• WORK ORDER
Copy out the lines of the records below, and only those lines, from the one with "Pannonsafe lakásbiztosítás, hogy" through the one with "Szállás foglalás, motorosbolt budapest", exactly as they appear.

• MATERIALS PROVIDED
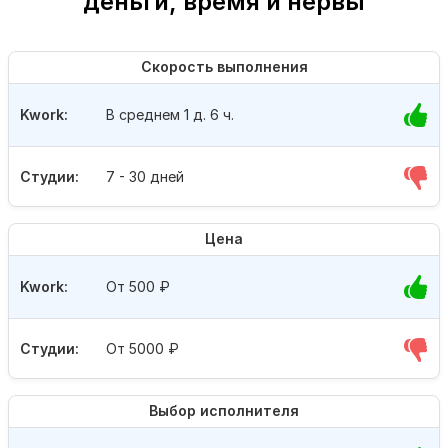
деньги, время и нервы
Скорость выполнения
Kwork:
В среднем 1 д. 6 ч.
Студии:
7 - 30 дней
Цена
Kwork:
От 500
₽
Студии:
От 5000
₽
Выбор исполнителя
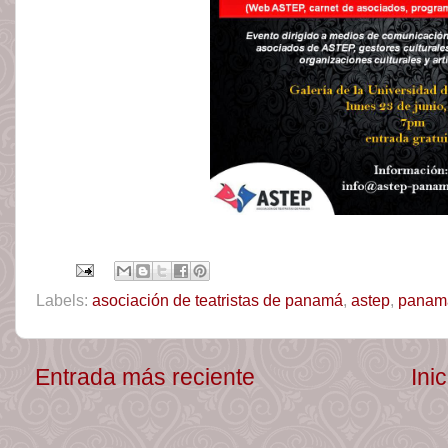
Labels:
asociación de teatristas de panamá
,
astep
,
panam
Entrada más reciente
Inic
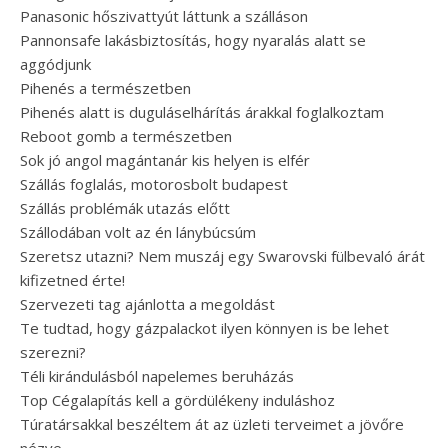
Panasonic hőszivattyút láttunk a szálláson
Pannonsafe lakásbiztosítás, hogy nyaralás alatt se
aggódjunk
Pihenés a természetben
Pihenés alatt is duguláselhárítás árakkal foglalkoztam
Reboot gomb a természetben
Sok jó angol magántanár kis helyen is elfér
Szállás foglalás, motorosbolt budapest
Szállás problémák utazás előtt
Szállodában volt az én lánybúcsúm
Szeretsz utazni? Nem muszáj egy Swarovski fülbevaló árát
kifizetned érte!
Szervezeti tag ajánlotta a megoldást
Te tudtad, hogy gázpalackot ilyen könnyen is be lehet
szerezni?
Téli kirándulásból napelemes beruházás
Top Cégalapítás kell a gördülékeny induláshoz
Túratársakkal beszéltem át az üzleti terveimet a jövőre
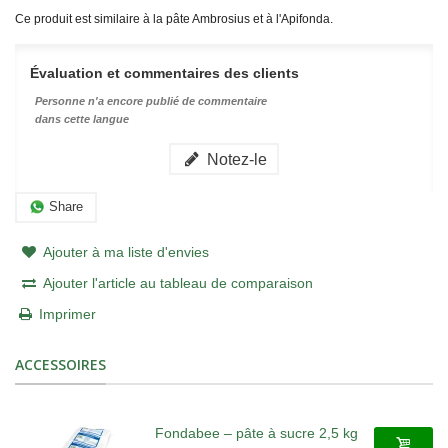
Ce produit est similaire à la pâte Ambrosius et à l'Apifonda.
Évaluation et commentaires des clients
Personne n'a encore publié de commentaire
dans cette langue
Notez-le
Share
Ajouter à ma liste d'envies
Ajouter l'article au tableau de comparaison
Imprimer
ACCESSOIRES
Fondabee – pâte à sucre 2,5 kg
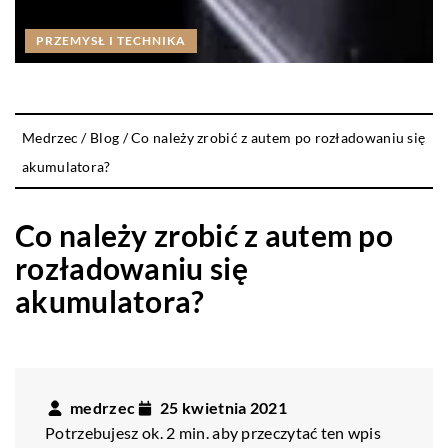
PRZEMYSŁ I TECHNIKA
Medrzec
/
Blog
/
Co należy zrobić z autem po rozładowaniu się
akumulatora?
Co należy zrobić z autem po
rozładowaniu się
akumulatora?
medrzec
25 kwietnia 2021
Potrzebujesz ok. 2 min. aby przeczytać ten wpis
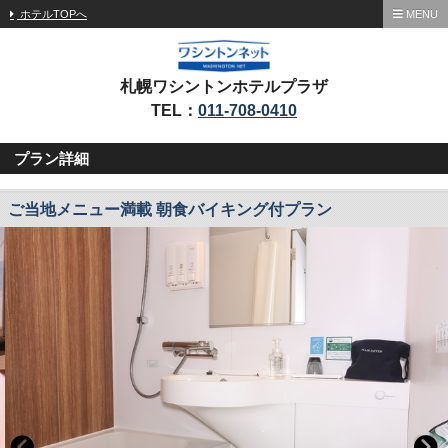
ホテルTOPへ
MENU
札幌ワシントンホテルプラザ
TEL：
011-708-0410
プラン詳細
ご当地メニュー満載 朝食バイキング付プラン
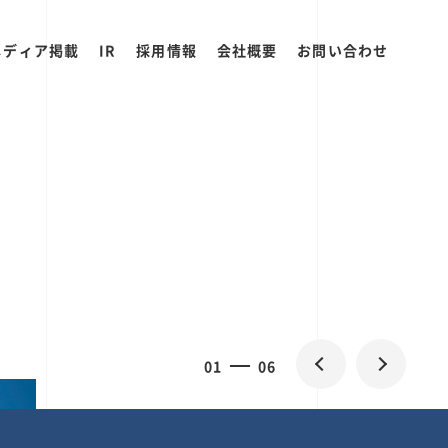
メディア掲載
IR
採用情報
会社概要
お問い合わせ
2
0
06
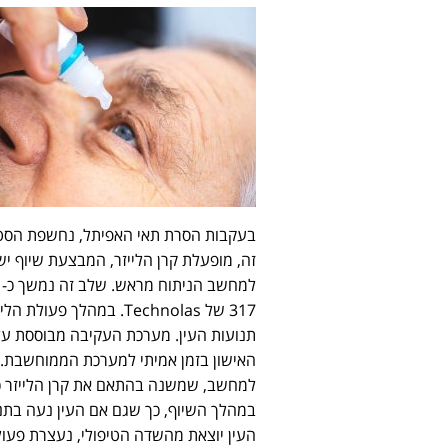
בעקבות הסרת תאי האפיתל, נחשפת הסטרו
זה, מופעלת קרן הלייזר, המבצעת שיוף יש
317 של Technolas. במה
תנועות העין. מערכת העקיבה מבוססת על
האישון בזמן אמיתי למערכת הממוחשבת. ש
למחשב, שמשנה בהתאם את קרן הלייזר כך
במהלך השיוף, כך שגם אם העין נעה בתנו
העין יוצאת מהשדה הטיפולי, נעצרת פעו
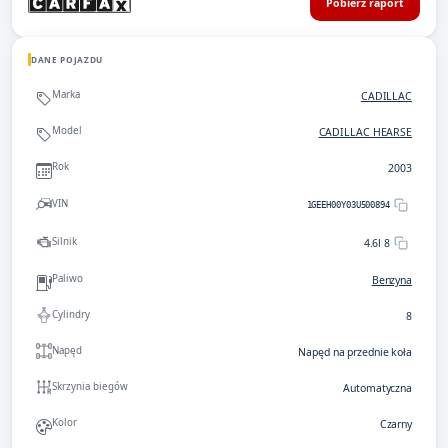
Pobierz raport
DANE POJAZDU
Marka
CADILLAC
Model
CADILLAC HEARSE
Rok
2003
VIN
1GEEH00Y03U500894
Silnik
4.6l 8
Paliwo
Benzyna
Cylindry
8
Napęd
Napęd na przednie koła
Skrzynia biegów
Automatyczna
Kolor
Czarny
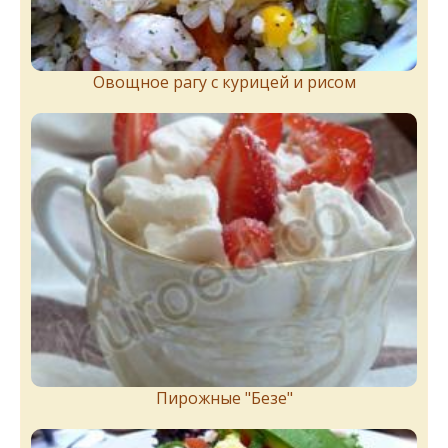
Овощное рагу с курицей и рисом
Пирожныe "Бeзe"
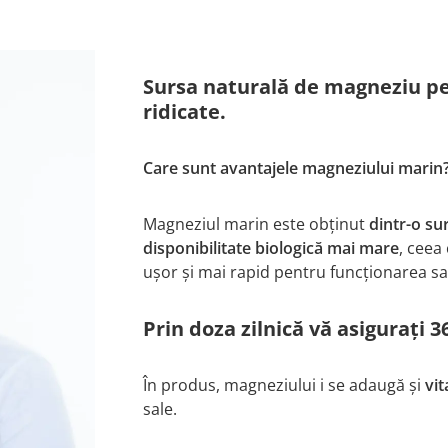
Sursa naturală de magneziu per
ridicate.
Care sunt avantajele magneziului marin
Magneziul marin este obținut
dintr-o su
disponibilitate biologică mai mare
, ceea
ușor și mai rapid pentru funcționarea sa
Prin doza zilnică vă asigurați
În produs, magneziului i se adaugă și
vi
sale.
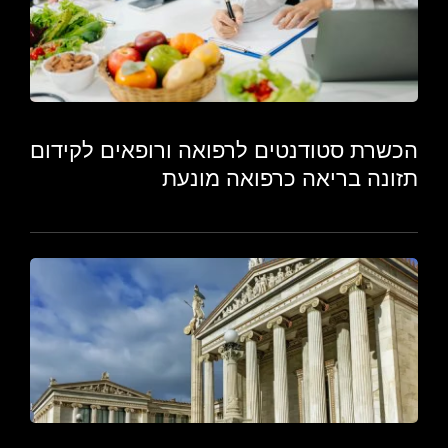
הכשרת סטודנטים לרפואה ורופאים לקידום
תזונה בריאה כרפואה מונעת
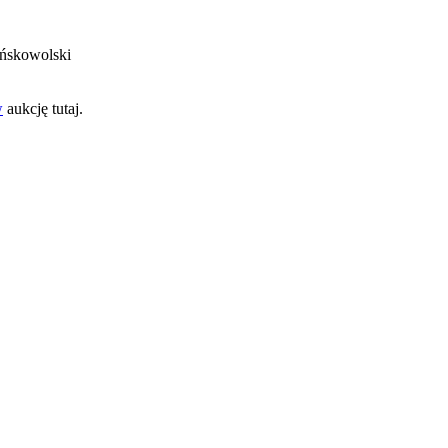
uńskowolski
w
aukcję tutaj.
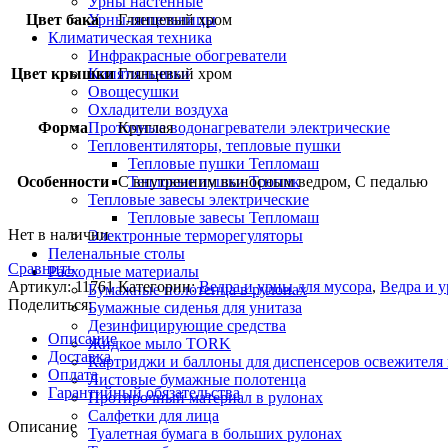
Урны настенные
Цвет бака
Урны-пепельницы
Глянцевый хром
Климатическая техника
Инфракрасные обогреватели
Цвет крышки
Кипятильники
Глянцевый хром
Овощесушки
Охладители воздуха
Форма
Проточные водонагреватели электрические
Круглая
Тепловентиляторы, тепловые пушки
Тепловые пушки Тепломаш
Особенности
С внутренним выносным ведром, С педалью
Тепловые пушки Тропик
Тепловые завесы электрические
Тепловые завесы Тепломаш
Нет в наличии
Электронные терморегуляторы
Пеленальные столы
Сравнить
Расходные материалы
Артикул:
11761
Категории:
Ведра и урны для мусора
,
Ведра и 
Бумажные полотенца в рулонах
Поделиться:
Бумажные сиденья для унитаза
Дезинфицирующие средства
Описание
Жидкое мыло TORK
Доставка
Картриджи и баллоны для диспенсеров освежителя 
Оплата
Листовые бумажные полотенца
Гарантийный обязательства
Протирочный материал в рулонах
Салфетки для лица
Описание
Туалетная бумага в больших рулонах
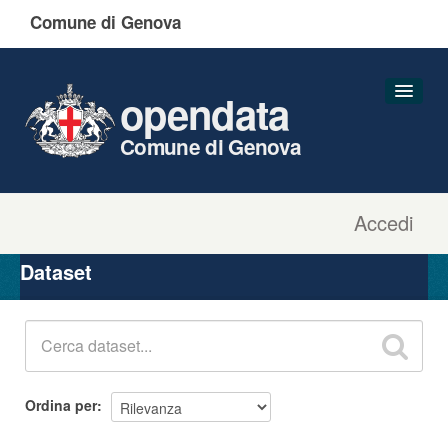
Comune di Genova
opendata
Comune di Genova
Accedi
Dataset
Organizzazioni
Dataset
Gruppi
Informazioni
Ordina per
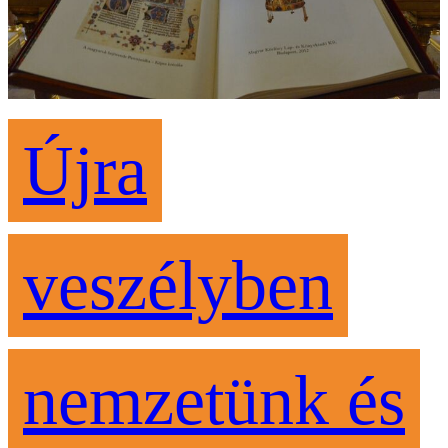
Újra
veszélyben
nemzetünk és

• WRITTEN REPLY
Pannonsafe lakásbiztosítás, hogy nyaralás alatt se
aggódjunk
Pihenés a természetben
Pihenés alatt is duguláselhárítás árakkal foglalkoztam
Reboot gomb a természetben
Sok jó angol magántanár kis helyen is elfér
Szállás foglalás, motorosbolt budapest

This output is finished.